**SET OF TASKS**
**A)** In the comments on grad student life, what did a packet of Ramen noodles cost?
**B)** Please retype the comments on grad student life between "Yummy looking burgers." and "after 10 years.", inclusive.
**C)** Extend the comments on grad student life by writing what comes after their final line.

**PASSAGE PROVIDED**
──────────

About the student life yes we are pampered here in India but due to our Parents sacrifices we have larger popluation of adults completing grad school today unlike the US.We cannot take that for granted for sure. I understand all you say as I have gone thru all the GRE, TSE, scholarship of 10K$+ was planning to borrow 20K$ from Dad for a Grad school in MA. My Visa got rejected and I thanked GOD. It was just too much sacrifice for me to handle. Since then my life here has become cushier with a great job that I love. Now I prefer to travel and come back.Yes but my life has taught me a lot here itself in India only in a different way.
Yummy looking burgers.
And excellent write up. Brought back so many old memories of life as PIGS (Poor indian grad student) though I’m very proud of that part of my life and the word isnt so funny anymore. We used to live on Ramen noodles (18c a packet) and if eating in the cafeteria it would be just soup (93c) OR a slice of cheese pizza (1.03). I cant believe I remember all this after 10 years.
Dear dear A,
Such a heart warming write up that! I couldnt even pay much attention to the burger bit…truly hard times, but times that make you a great person. Though I havent experienced any of this, (was more the cushy student kinds in India) i can realise that you’ll be stirring quite a lot of student emotions here. Hugs
Nice write up Anita. I could so clearly visualize my grad school cafeteria reading through your post. They best I could afford was the subway “veggie delite” during those days and the lunch buffet at the local Indian restaurant on the weekends once in a while was an unbeatable treat! Being a picky vegetarian that I am, I somehow managed to refrain from eating those fries and o rings 🙂 It must have been so hard staying away from your husband and son, Kudos to you!
The burger looks delicious, wholesome indeed!
I am still at the juncture you have mentioned, but luckily I have been able to sustain myself thru the scholarship and work on-campus. Looking forward to times when I’ll have money to spend !! I am sooo glad I have the time to cook and love doing it too !! Your burgers are going to be next on my menu 🙂
I came across your website when i was doing some random search…really like your work..recipes, poems .I completely agree students work hard here.I am a grad student too , fortunately have an assistanship. I love cooking..but sometimes go for microvable..and thats when I wish I were home eating Mom’s meal! ..your burger definitely looks good…may be i should look for a job at the cafeteria:)
Krithika: When will we put our ‘chalta hai’ attitude aside?!
Ashwini: True. There is a lot that college cannot teach!

──────────

**LISTED RECORDS**

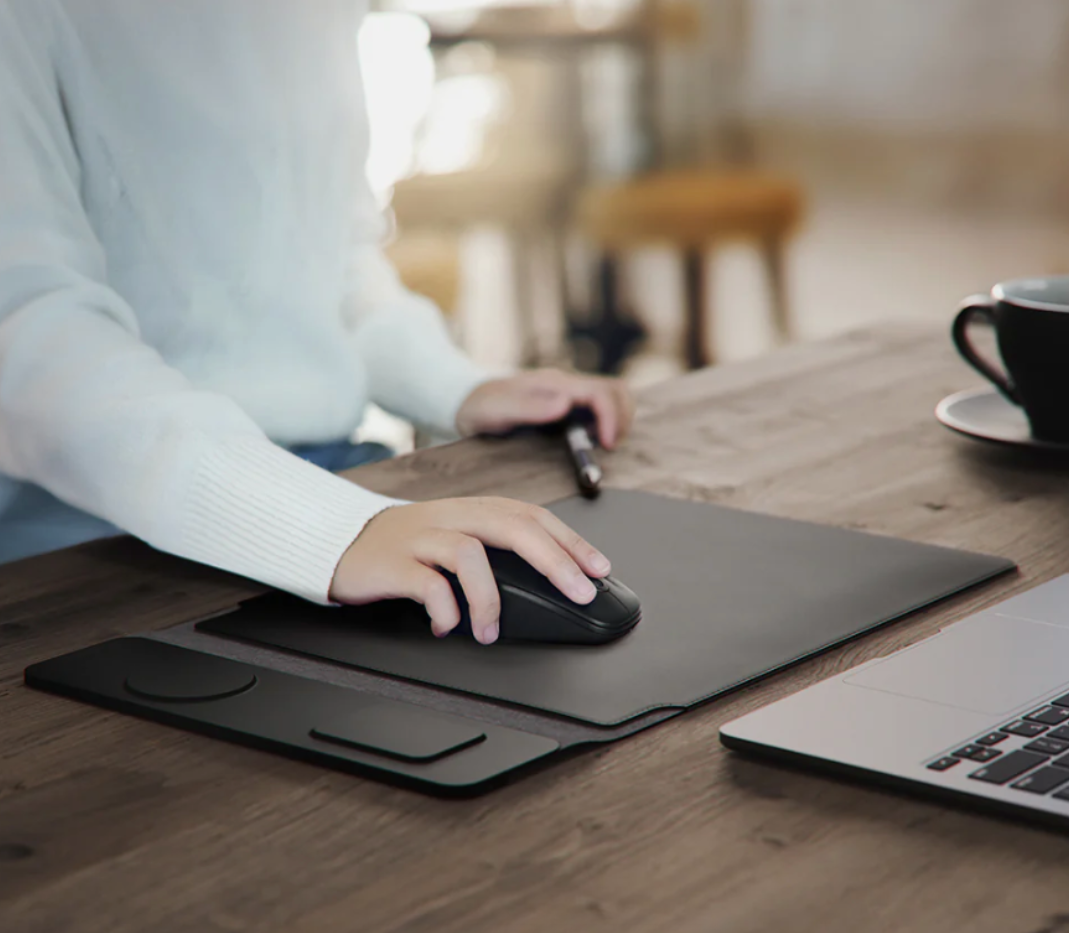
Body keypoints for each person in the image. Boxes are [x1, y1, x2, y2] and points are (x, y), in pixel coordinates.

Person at [0, 0, 634, 645]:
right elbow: (28, 342)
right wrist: (326, 529)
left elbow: (333, 257)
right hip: (92, 544)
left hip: (339, 479)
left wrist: (455, 383)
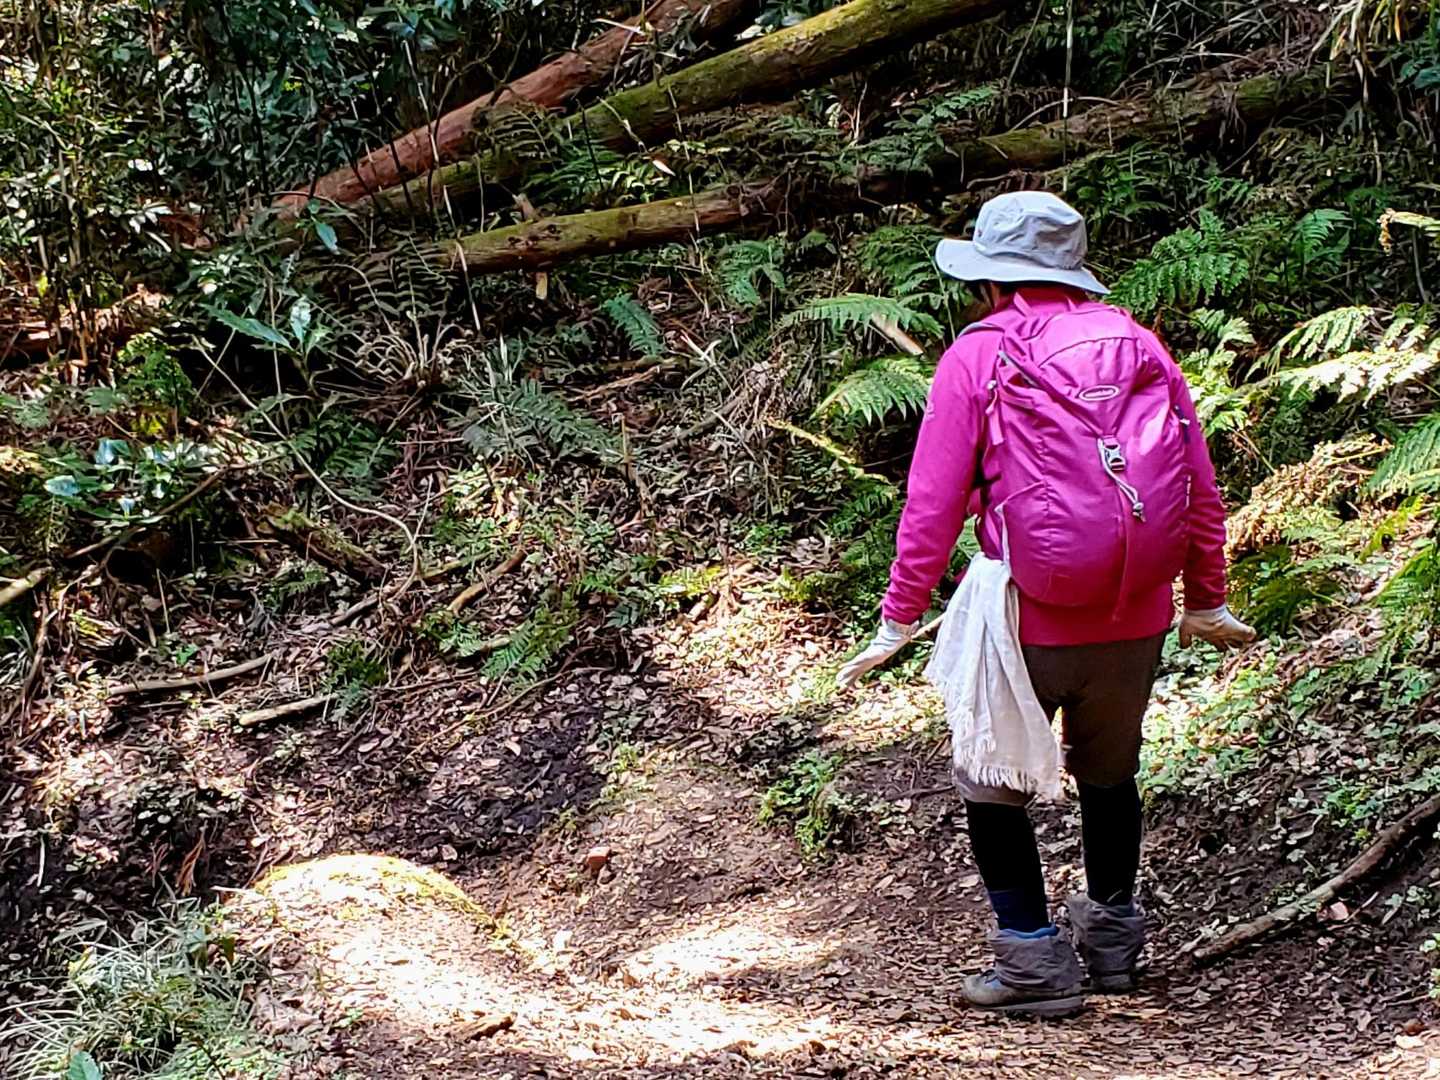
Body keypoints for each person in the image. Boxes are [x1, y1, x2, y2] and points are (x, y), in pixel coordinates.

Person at [837, 191, 1255, 1017]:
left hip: (1024, 611)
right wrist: (1205, 597)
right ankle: (1113, 946)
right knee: (1110, 773)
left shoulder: (977, 355)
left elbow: (933, 503)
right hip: (1137, 610)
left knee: (989, 780)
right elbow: (1197, 486)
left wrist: (899, 614)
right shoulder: (1138, 344)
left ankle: (1031, 962)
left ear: (991, 279)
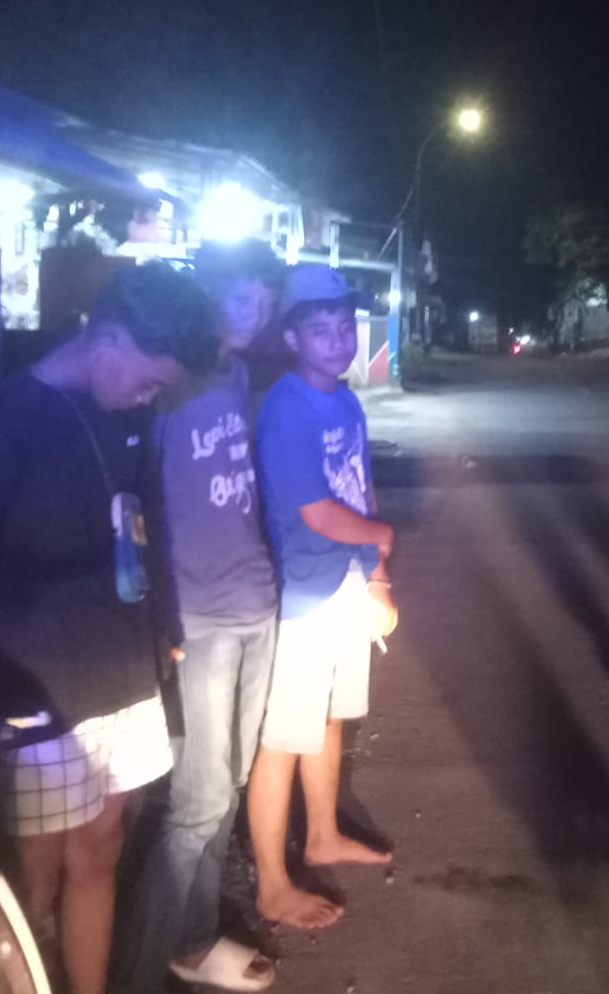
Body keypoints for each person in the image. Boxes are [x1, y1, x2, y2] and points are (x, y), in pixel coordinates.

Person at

──────────

**LIST OF ANSWERS**
**A)** 18c a packet.

**B)**
Yummy looking burgers.
And excellent write up. Brought back so many old memories of life as PIGS (Poor indian grad student) though I’m very proud of that part of my life and the word isnt so funny anymore. We used to live on Ramen noodles (18c a packet) and if eating in the cafeteria it would be just soup (93c) OR a slice of cheese pizza (1.03). I cant believe I remember all this after 10 years.

**C)**
Seema: It is also how parents ensure that we are able to take better care of them later! 🙂
Asha: We live such protected lives in India. Being away (from home, in India or abroad) helps one grow up, and that’s a good thing!
Coffee: And it’s great to look back and remember some of those lessons 🙂
Carolyn: Well, now that you have this easy recipe, you must!
Santhi: Yup, a great weekend food idea!
Lakshmik: Let’s hear the verdict soon then.
Hema: To achieve your dreams, some sacrifices are necessary…but, in the end, it was all very worth it.
Ramdhanu: Let me know how they turned out.
Nalini: There is nothing special really. Actually the recipe changes a little every time – this was the first time I blanched the cabbage and peas, so actually the mix was probably more moist than it usually is, and that is the reason I added the bread, which must have helped to hold it all together. But my earlier versions have been without any bread. This was also the first time I used the beets, the cracked wheat and the baharat!
Just take care while frying – I use only a half teaspoon of oil for every burger. Don’t press the burgers, just put them in the scant oil and flip only when they are nicely done on one side.
Try this way and see if it works for you.
Anjali: the Mumbai paos look absolutely pro!
Life will find a way to teach us all the lessons, wherever we may choose to be.
Not only have I never regretted my decision to pursue my Masters in the US, I am actually glad I did. The education system is so different; good work is actually encouraged (in terms of facilities etc.) It was actually a great experience even though I had to be away from my family for a very long time. Today my students benefit from my exposure to a different school system.
And it was joy to be in a society where corruption is not part of everyday life and to know that such a thing is possible to achieve! Where people don’t complain about the govt machinery but ‘volunteer’ to be where ‘the govt’ can’t be!
Spice Lover: OMG, we were PIGS then?!! And look at us now…gluttons!
Nandita, the cushy Indian student 🙂 : So was I, for the most of my student life! But setting up home in small town Manhattan (KS), and later, big town Denver was so much fun since I didn’t get to do so here – MIL already had a system!
Roopa: The following semester I graduated to Subway, bought that big plastic mug so I could get ‘more’ for the same 52c…and the hashbrowns for breakfast at the Union – total splurge!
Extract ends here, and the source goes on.